Set Up the Connector
-
In Data Cloud, click Setup, and select Data Cloud Setup.
-
Under External Integrations, select Other Connectors.
-
Click New.
-
On the Source tab, select AWS Glue Data Catalog and click Next.
-
Enter a name for the connection.
-
In the Authentication Details section, enter the AWS Access Key ID and AWS Secret Access Key for the Identity and Access Management (IAM) user. Make sure that the IAM user has a policy that grants the user read-only access to Glue Data Catalog. Use AWS Lake Formation to configure storage credential vending. This approach is for Glue Data Catalog to vend temporary credentials at run time so that Data 360 can access the underlying storage bucket.
If you don't configure storage credential vending, make sure that the policy also explicitly covers the S3 bucket. Add this IAM policy, and remove the component of the previously mentioned policy that is specific to Lake Formation.
-
For catalog URL, enter the URL of the Glue Data Catalog. See Connecting to the Data Catalog by using AWS Glue Iceberg REST endpoint.
-
For Catalog ID, enter the 12-digit AWS account ID linked to the Glue Data Catalog.
-
For Signing Region, enter the host AWS region that Glue Data Catalog.
-
For Signing Service, enter glue. Data 360 requires the Signing Service, in addition to the AWS Access Key ID, Secret Access Key, and Signing Region, to sign requests to the Glue Data Catalog by using AWS Signature Version 4.
Storage Considerations
- Cross-Region S3 Storage Bucket: If your Data 360 org isn’t in the same region as your S3 storage bucket and your catalog doesn't support storage credential vending, make sure that the server hosting the REST catalog has the client.region property in the LoadTableResult object. See Iceberg OpenAPI.
- S3 Storage Bucket Name: If you use AWS S3, make sure that the S3 bucket’s name doesn't contain a period. You can access such buckets via path-style addressing, which AWS has marked for deprecation. Data 360 supports only those buckets that are accessed via virtual host-style addressing with SSL.
Other Considerations
- Row-Level Updates: Querying Iceberg tables that are configured to use Iceberg V2 MoR Position Equality Deletes or Iceberg V3 Deletion Vectors isn't supported. To express a merge-on-read table as a copy-on-write table, see Submitting Spark Jobs for MoR to CoW Conversion.
- Views: Querying Iceberg views isn't supported.
- Namespaces: Only single-level (catalog -> database -> table) and two-level (catalog -> database -> schema -> table) namespaces are supported.

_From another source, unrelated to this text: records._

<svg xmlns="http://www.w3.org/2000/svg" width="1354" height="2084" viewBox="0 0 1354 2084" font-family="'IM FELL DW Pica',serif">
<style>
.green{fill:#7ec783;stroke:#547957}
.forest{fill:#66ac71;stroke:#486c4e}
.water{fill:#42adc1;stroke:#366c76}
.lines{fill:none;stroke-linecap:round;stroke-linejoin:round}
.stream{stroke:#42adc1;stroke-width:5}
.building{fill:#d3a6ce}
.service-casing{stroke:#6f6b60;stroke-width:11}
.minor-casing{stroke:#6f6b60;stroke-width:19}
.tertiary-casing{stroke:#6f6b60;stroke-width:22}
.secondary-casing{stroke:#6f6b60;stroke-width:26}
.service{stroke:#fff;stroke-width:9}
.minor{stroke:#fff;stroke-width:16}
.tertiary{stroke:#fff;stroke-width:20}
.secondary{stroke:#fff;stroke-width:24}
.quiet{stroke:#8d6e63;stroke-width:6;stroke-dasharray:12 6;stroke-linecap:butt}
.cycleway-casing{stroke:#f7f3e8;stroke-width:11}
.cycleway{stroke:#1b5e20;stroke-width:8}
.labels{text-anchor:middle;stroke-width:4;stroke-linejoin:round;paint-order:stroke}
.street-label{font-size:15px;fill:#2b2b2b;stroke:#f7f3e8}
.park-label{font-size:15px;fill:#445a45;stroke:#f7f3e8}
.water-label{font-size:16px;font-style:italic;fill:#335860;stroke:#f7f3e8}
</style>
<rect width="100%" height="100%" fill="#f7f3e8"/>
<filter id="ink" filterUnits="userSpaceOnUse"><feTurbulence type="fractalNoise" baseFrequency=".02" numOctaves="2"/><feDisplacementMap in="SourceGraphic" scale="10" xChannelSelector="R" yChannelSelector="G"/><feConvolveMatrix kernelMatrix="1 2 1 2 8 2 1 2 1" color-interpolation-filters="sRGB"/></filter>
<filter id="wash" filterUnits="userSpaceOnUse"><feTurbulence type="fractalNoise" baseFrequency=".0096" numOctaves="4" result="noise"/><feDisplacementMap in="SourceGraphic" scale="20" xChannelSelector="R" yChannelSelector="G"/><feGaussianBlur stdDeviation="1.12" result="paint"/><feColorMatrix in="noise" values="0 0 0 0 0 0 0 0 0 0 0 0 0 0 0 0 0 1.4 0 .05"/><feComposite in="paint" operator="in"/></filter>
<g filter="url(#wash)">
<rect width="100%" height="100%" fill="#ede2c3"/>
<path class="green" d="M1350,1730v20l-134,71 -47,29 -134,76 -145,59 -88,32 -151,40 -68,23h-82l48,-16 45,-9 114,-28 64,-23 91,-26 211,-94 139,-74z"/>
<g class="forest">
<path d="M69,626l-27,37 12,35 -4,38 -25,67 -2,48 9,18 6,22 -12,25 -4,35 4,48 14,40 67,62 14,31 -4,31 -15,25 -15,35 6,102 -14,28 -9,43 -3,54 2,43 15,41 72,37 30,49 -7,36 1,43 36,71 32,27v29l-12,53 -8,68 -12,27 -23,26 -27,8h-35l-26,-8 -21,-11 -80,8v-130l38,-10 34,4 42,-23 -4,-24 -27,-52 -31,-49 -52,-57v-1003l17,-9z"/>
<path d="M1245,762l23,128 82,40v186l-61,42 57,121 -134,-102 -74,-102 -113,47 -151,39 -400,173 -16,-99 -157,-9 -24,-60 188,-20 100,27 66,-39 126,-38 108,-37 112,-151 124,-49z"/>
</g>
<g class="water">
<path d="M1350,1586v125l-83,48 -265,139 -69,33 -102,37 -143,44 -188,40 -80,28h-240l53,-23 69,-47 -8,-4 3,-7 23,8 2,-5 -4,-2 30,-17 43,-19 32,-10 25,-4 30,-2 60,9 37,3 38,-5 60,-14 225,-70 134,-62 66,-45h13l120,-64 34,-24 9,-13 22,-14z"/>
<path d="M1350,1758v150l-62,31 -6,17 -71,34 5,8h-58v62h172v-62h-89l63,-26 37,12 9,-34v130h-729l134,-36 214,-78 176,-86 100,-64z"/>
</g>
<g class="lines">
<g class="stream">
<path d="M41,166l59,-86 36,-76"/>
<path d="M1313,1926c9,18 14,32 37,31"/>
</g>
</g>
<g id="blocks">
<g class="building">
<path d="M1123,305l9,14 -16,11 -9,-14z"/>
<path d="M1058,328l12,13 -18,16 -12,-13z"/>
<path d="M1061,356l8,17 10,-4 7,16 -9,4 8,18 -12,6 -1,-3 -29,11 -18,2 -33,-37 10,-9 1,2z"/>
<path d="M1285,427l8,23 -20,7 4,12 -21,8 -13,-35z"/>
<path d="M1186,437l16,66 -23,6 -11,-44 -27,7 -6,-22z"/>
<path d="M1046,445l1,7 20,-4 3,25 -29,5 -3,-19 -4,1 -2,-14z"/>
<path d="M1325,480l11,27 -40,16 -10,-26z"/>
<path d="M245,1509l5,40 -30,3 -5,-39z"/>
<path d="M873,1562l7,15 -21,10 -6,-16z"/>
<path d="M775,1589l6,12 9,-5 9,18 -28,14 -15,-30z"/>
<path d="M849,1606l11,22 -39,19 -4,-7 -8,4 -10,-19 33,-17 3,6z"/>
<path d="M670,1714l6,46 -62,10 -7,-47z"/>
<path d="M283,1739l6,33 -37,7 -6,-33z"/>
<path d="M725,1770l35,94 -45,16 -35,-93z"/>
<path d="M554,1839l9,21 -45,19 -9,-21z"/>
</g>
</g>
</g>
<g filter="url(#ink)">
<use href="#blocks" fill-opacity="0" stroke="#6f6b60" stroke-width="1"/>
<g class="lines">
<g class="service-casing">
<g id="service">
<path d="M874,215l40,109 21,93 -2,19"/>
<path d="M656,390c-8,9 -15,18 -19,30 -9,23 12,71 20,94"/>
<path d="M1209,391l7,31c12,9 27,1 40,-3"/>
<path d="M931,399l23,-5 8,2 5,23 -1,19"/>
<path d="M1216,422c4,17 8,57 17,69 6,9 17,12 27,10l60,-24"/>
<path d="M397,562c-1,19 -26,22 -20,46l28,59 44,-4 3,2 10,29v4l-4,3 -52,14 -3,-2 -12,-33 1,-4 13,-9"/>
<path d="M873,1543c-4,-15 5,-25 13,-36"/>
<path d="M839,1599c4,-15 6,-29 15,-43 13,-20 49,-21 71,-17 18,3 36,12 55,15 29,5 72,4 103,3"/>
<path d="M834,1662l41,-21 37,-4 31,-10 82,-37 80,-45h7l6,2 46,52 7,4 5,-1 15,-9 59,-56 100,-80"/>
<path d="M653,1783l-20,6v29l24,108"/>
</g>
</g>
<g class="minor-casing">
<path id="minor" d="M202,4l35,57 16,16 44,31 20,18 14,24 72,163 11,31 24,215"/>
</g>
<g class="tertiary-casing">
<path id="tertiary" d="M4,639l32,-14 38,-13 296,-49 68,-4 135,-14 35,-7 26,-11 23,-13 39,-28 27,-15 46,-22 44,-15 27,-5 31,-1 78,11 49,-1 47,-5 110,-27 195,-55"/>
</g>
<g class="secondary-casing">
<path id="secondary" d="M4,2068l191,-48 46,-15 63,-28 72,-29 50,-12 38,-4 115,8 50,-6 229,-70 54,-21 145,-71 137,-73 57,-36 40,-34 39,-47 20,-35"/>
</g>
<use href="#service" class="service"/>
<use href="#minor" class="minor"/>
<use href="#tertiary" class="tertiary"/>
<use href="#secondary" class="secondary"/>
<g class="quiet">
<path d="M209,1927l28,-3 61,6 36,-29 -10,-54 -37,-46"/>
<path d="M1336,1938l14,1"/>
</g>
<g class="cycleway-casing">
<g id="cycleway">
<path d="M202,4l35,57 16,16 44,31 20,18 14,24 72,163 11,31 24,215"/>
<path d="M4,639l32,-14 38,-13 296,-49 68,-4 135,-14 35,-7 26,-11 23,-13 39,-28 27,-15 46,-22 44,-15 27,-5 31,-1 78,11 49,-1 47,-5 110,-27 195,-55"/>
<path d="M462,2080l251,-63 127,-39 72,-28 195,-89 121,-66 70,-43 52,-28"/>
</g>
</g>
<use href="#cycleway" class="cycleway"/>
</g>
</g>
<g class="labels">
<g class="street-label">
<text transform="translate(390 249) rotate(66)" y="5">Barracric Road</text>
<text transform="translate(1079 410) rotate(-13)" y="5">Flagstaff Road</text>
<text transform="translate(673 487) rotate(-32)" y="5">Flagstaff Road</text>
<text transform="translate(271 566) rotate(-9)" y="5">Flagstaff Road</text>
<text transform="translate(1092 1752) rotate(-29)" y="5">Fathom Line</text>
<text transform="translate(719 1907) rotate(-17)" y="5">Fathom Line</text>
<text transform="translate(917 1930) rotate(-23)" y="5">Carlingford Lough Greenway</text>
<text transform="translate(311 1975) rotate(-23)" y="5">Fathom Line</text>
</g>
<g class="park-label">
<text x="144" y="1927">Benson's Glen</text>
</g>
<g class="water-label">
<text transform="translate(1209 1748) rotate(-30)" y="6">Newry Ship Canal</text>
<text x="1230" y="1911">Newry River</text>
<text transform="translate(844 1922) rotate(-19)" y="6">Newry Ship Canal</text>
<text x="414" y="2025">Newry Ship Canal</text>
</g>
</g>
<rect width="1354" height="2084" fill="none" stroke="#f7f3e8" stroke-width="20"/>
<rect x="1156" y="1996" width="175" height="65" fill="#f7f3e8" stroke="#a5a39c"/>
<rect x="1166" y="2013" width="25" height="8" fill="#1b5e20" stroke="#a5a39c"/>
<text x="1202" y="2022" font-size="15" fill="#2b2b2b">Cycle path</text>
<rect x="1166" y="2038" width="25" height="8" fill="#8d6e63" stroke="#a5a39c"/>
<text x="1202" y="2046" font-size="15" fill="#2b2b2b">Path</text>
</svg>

- Temporal Data Types: The time and timestamp_ntz data types aren't supported.
- Change Data: Certain features in Data Cloud require the ability to detect when a data lake object changes (example, data actions). For Data Cloud to construct a change data feed, that is, a log of incremental changes to an external data lake object, it needs a primary key. For such features, use Iceberg’s identifier-field-ids construct to define which columns comprise a table’s primary key and make sure that your query engines (writers) respect your configuration.